À 27 ans, l’Uruguayen est entré dans une dimension réservée aux légendes du club. Face à l’armada de Pep Guardiola, que l’on disait pourtant prête à tout rafler, « El Halcón » a déployé ses ailes pour étouffer les anglais. Trois tirs. Trois buts. En fait, le football est parfois d’une simplicité brutale. En une seule mi-temps, Valverde a transformé le choc tactique tant attendu en un monologue madrilène. Avec un sang-froid chirurgical, il a converti ses trois seules tentatives cadrées, ne laissant que des miettes aux défenseurs mancuniens, incapables de suivre ses projections dévastatrices.
D’abord, à la 20 ème minute d’une frappe sèche qui donne le ton et fait exploser le Bernabéu. Le deuxième intervient sept minutes plus tard, soit à la 27 ème minute sur une insertion parfaite dans la surface, conclue avec la précision d’un numéro 9. À la 42 ème minute, il s’offre un troisième but qui scelle un triplé historique avant même que l’arbitre ne siffle la pause.
Au-delà des statistiques, c’est l’omniprésence du numéro 15 qui a marqué les esprits. Alors que les citizens tentaient d’imposer leur rythme habituel, Valverde a imposé une cadence infernale. Physique, technique, leader par l’exemple, il a régné sur l’entrejeu du Real Madrid.
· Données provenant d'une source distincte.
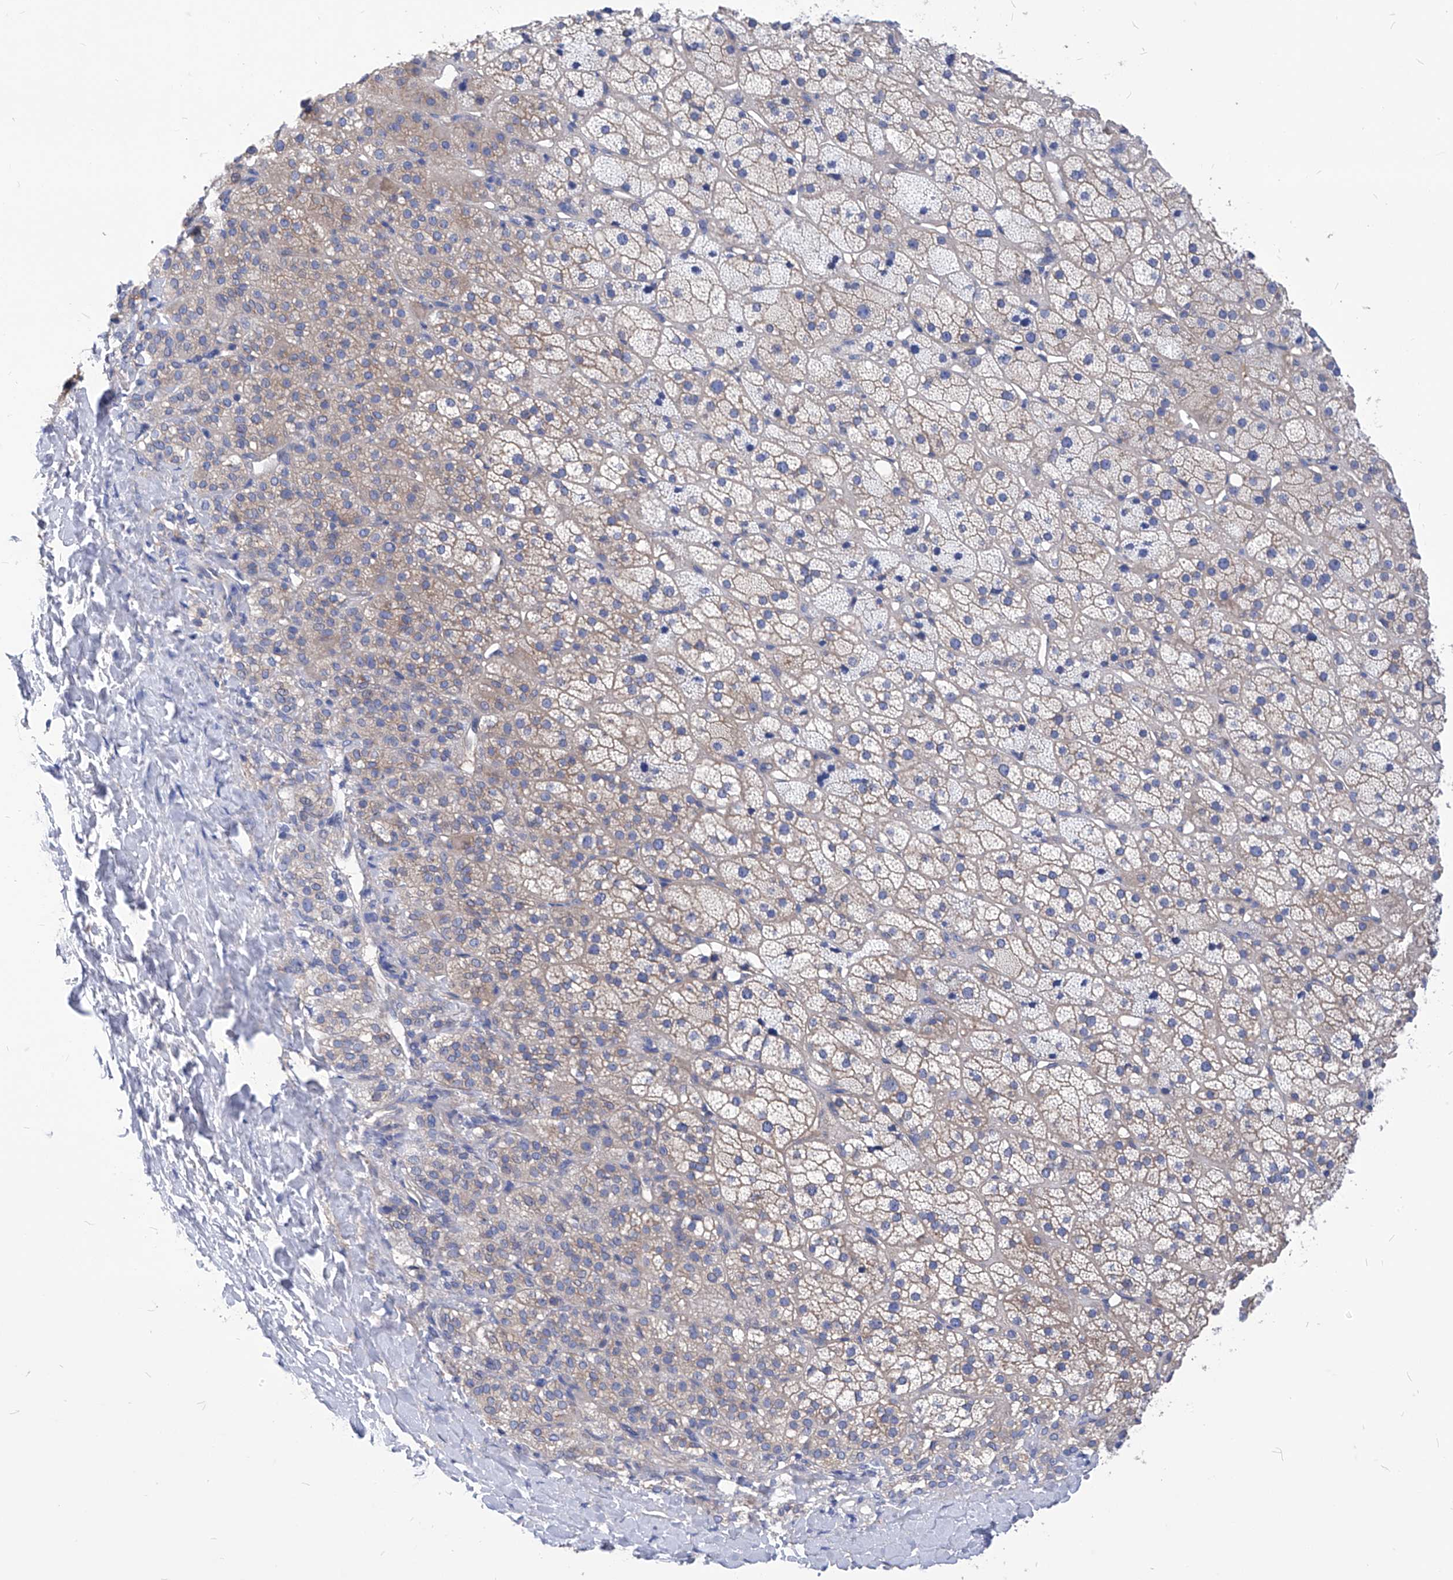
{"staining": {"intensity": "weak", "quantity": "<25%", "location": "cytoplasmic/membranous"}, "tissue": "adrenal gland", "cell_type": "Glandular cells", "image_type": "normal", "snomed": [{"axis": "morphology", "description": "Normal tissue, NOS"}, {"axis": "topography", "description": "Adrenal gland"}], "caption": "Normal adrenal gland was stained to show a protein in brown. There is no significant staining in glandular cells.", "gene": "XPNPEP1", "patient": {"sex": "female", "age": 57}}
Grâce à ce succès net (3-0), le Real Madrid s’offre un matelas de sécurité confortable avant le voyage périlleux à l’Etihad Stadium mardi prochain. Si City reste redoutable sur ses terres, la montagne semble soudainement beaucoup plus haute pour les Citizens.
Fede Valverde, lui, repart avec le ballon du match et le sentiment du devoir accompli. Mercredi soir, il n’était pas seulement un joueur de football. Il était l’âme d’un club qui refuse de perdre sa couronne à domicile.